There's still some bad blood between Guy and his brothers Donovan, Bennet and Jack. Guy goes to visit them, against Kinsey's advice. Soon after, Guy is dead, the brothers are implicated. Kinsey gets attorney Lonnie Kingman, from whom she rents office space, on the case, and Lonnie hires her to investigate. And so we're back on the case.

The ending plays out well, and the pieces do fall into place, explaining everything. However, when it finally does all unravels, it seems a little abrupt. Also missing is the usual "respectfully submitted", which makes sense given that there were really two different cases going on here. An enjoyable read, and I learned a little bit about rock quarries. Book "N" will be in the "to be read" pile very soon.

Sunday, September 3, 2017

Brooklyn: A Personal Memoir (Capote) -- Summer Reading Challenge

Brooklyn: A Personal Memoir, With the Lost Photographs of David Attie, Truman Capote (2015)

With an afterword by Eli Attie.

The 800s shelf: Literature, which includes plays, poems and essays. I saw that it was about Brooklyn and then I flipped through and saw the pictures, and I had to check this one out.

First off, I've never read anything by Truman Capote, nor was anything ever assigned to be read. I remember a copy of In Cold Blood sitting on my bookshelf when I was a kid, but I didn't pick it up.

Second, the Afterword was actually the most fascinating part of the book. If you pick up this book, you might want to read it first. Or you can save it for last, and it will change your opinion of the entire book.

From the Introduction, I learned when this essay was originally written and where it was published. From Attie's addendum, I discovered that this Memoir was published as a book in 2002 without the photos. The photography of David Attie, someone you've probably never heard of, were still "lost" at that time.

Eli Attie is David's son and was researching the work his father had done. It turned out that Capote could be credited with launching the elder Attie's career. David even found photos of Capote along with many taken in a walk around Brooklyn Heights in the late 50s (1958, according to the text).

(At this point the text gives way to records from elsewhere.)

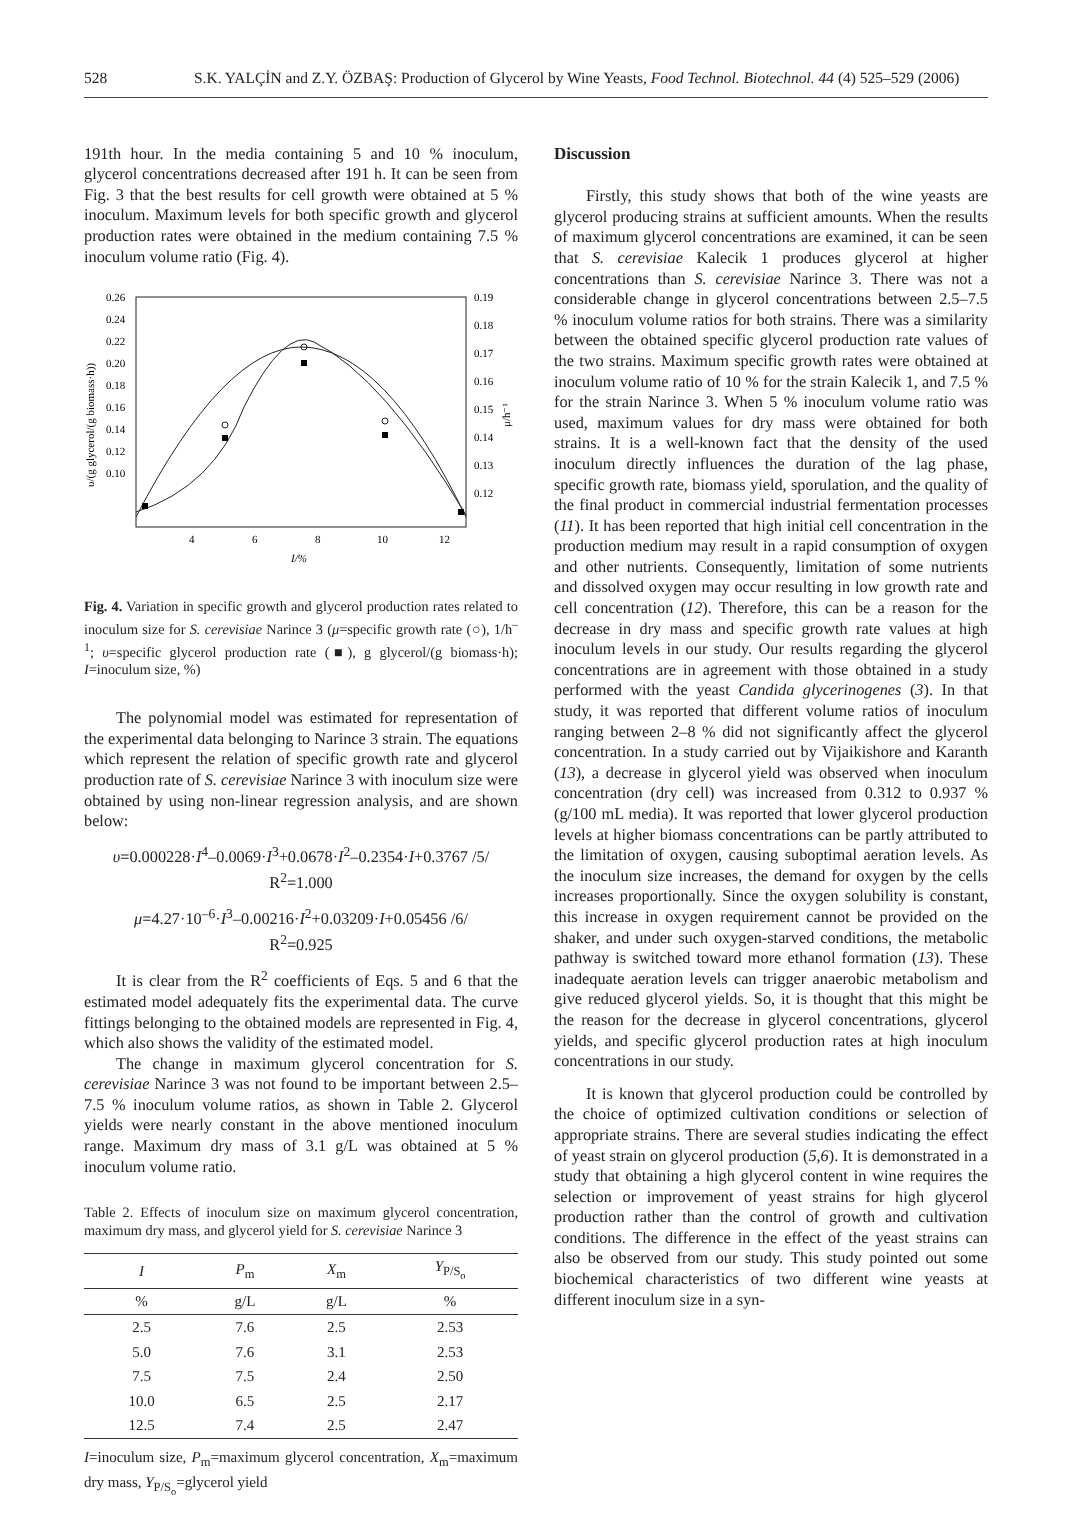528 S.K. YALÇİN and Z.Y. ÖZBAŞ: Production of Glycerol by Wine Yeasts, Food Technol. Biotechnol. 44 (4) 525–529 (2006)
191th hour. In the media containing 5 and 10 % inoculum, glycerol concentrations decreased after 191 h. It can be seen from Fig. 3 that the best results for cell growth were obtained at 5 % inoculum. Maximum levels for both specific growth and glycerol production rates were obtained in the medium containing 7.5 % inoculum volume ratio (Fig. 4).
0.26
0.24
0.22
0.20
0.18
0.16
0.14
0.12
0.10
0.19
0.18
0.17
0.16
0.15
0.14
0.13
0.12
4
6
8
10
12
I/%
υ/(g glycerol/(g biomass·h))
μ/h⁻¹
Fig. 4. Variation in specific growth and glycerol production rates related to inoculum size for S. cerevisiae Narince 3 (μ=specific growth rate (○), 1/h<sup>–1</sup>; υ=specific glycerol production rate (■), g glycerol/(g biomass·h); I=inoculum size, %)
The polynomial model was estimated for representation of the experimental data belonging to Narince 3 strain. The equations which represent the relation of specific growth rate and glycerol production rate of S. cerevisiae Narince 3 with inoculum size were obtained by using non-linear regression analysis, and are shown below:
υ=0.000228·I<sup>4</sup>–0.0069·I<sup>3</sup>+0.0678·I<sup>2</sup>–0.2354·I+0.3767 /5/
R<sup>2</sup>=1.000
μ=4.27·10<sup>–6</sup>·I<sup>3</sup>–0.00216·I<sup>2</sup>+0.03209·I+0.05456 /6/
R<sup>2</sup>=0.925
It is clear from the R<sup>2</sup> coefficients of Eqs. 5 and 6 that the estimated model adequately fits the experimental data. The curve fittings belonging to the obtained models are represented in Fig. 4, which also shows the validity of the estimated model.
The change in maximum glycerol concentration for S. cerevisiae Narince 3 was not found to be important between 2.5–7.5 % inoculum volume ratios, as shown in Table 2. Glycerol yields were nearly constant in the above mentioned inoculum range. Maximum dry mass of 3.1 g/L was obtained at 5 % inoculum volume ratio.
Table 2. Effects of inoculum size on maximum glycerol concentration, maximum dry mass, and glycerol yield for S. cerevisiae Narince 3
| I | P<sub>m</sub> | X<sub>m</sub> | Y<sub>P/S<sub>o</sub></sub> |
| --- | --- | --- | --- |
| % | g/L | g/L | % |
| 2.5 | 7.6 | 2.5 | 2.53 |
| 5.0 | 7.6 | 3.1 | 2.53 |
| 7.5 | 7.5 | 2.4 | 2.50 |
| 10.0 | 6.5 | 2.5 | 2.17 |
| 12.5 | 7.4 | 2.5 | 2.47 |
I=inoculum size, P<sub>m</sub>=maximum glycerol concentration, X<sub>m</sub>=maximum dry mass, Y<sub>P/S<sub>o</sub></sub>=glycerol yield
Discussion
Firstly, this study shows that both of the wine yeasts are glycerol producing strains at sufficient amounts. When the results of maximum glycerol concentrations are examined, it can be seen that S. cerevisiae Kalecik 1 produces glycerol at higher concentrations than S. cerevisiae Narince 3. There was not a considerable change in glycerol concentrations between 2.5–7.5 % inoculum volume ratios for both strains. There was a similarity between the obtained specific glycerol production rate values of the two strains. Maximum specific growth rates were obtained at inoculum volume ratio of 10 % for the strain Kalecik 1, and 7.5 % for the strain Narince 3. When 5 % inoculum volume ratio was used, maximum values for dry mass were obtained for both strains. It is a well-known fact that the density of the used inoculum directly influences the duration of the lag phase, specific growth rate, biomass yield, sporulation, and the quality of the final product in commercial industrial fermentation processes (11). It has been reported that high initial cell concentration in the production medium may result in a rapid consumption of oxygen and other nutrients. Consequently, limitation of some nutrients and dissolved oxygen may occur resulting in low growth rate and cell concentration (12). Therefore, this can be a reason for the decrease in dry mass and specific growth rate values at high inoculum levels in our study. Our results regarding the glycerol concentrations are in agreement with those obtained in a study performed with the yeast Candida glycerinogenes (3). In that study, it was reported that different volume ratios of inoculum ranging between 2–8 % did not significantly affect the glycerol concentration. In a study carried out by Vijaikishore and Karanth (13), a decrease in glycerol yield was observed when inoculum concentration (dry cell) was increased from 0.312 to 0.937 % (g/100 mL media). It was reported that lower glycerol production levels at higher biomass concentrations can be partly attributed to the limitation of oxygen, causing suboptimal aeration levels. As the inoculum size increases, the demand for oxygen by the cells increases proportionally. Since the oxygen solubility is constant, this increase in oxygen requirement cannot be provided on the shaker, and under such oxygen-starved conditions, the metabolic pathway is switched toward more ethanol formation (13). These inadequate aeration levels can trigger anaerobic metabolism and give reduced glycerol yields. So, it is thought that this might be the reason for the decrease in glycerol concentrations, glycerol yields, and specific glycerol production rates at high inoculum concentrations in our study.
It is known that glycerol production could be controlled by the choice of optimized cultivation conditions or selection of appropriate strains. There are several studies indicating the effect of yeast strain on glycerol production (5,6). It is demonstrated in a study that obtaining a high glycerol content in wine requires the selection or improvement of yeast strains for high glycerol production rather than the control of growth and cultivation conditions. The difference in the effect of the yeast strains can also be observed from our study. This study pointed out some biochemical characteristics of two different wine yeasts at different inoculum size in a syn-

The collected photos (I'll let you read the story) were set to be a book on their own, but as these things go, the set was combined with a second edition of Brooklyn. Both works benefit from this.

Capote had a flair for writing (I guess I'm speaking the obvious to many) which I guess fits what I know of his personality from TV and movie appearances (not to mention impressions by people like Rich Little). However, anyone who walks around Brooklyn Heights and the area down by the Brooklyn Bridge will recognize some of the buildings and streets and structures in these photos. And if you were around there back in, say, the 70s or 80s, you might recognize even more. It's a walk down memory lane to see these places along with the people.

Library reading challenge. Catalogue number 813 C

Friday, September 1, 2017

The Luck Archive (Menjivar) -- Summer Reading Challenge

The Luck Archive: Exploring Belief, Superstition, and Tradition, Mark Menjivar (2015)

The 300s shelf: Social Sciences, which I already did, but I saw another book that looked interesting.

In brief, the author was interested in stories about things, objects, and rituals that people believe are lucky or will bring luck. He even visited stores that had some kind of luck in the title. Many of those stories, along with pictures, are gathered in this one volume. He doesn't try to validate the stories, nor disparage them. More of a simple celebration of the things people do to make luck go their way. (Or to make bad luck just go away.)

A quick little read. I saw it on the shelf, and I thought it might be interesting. It was, but not overly memorable. Nothing much to make a note of.

For fun, here are some of the other options I had, which seemed to have a lot to do with Vampires and Zombies. The English Folk Tales book is one I might revisit later. There was also a book on "Social Q's" as well as a wedding planner (could you imagine me reading that on a train?), as well as some on topics I didn't care to read entire books about.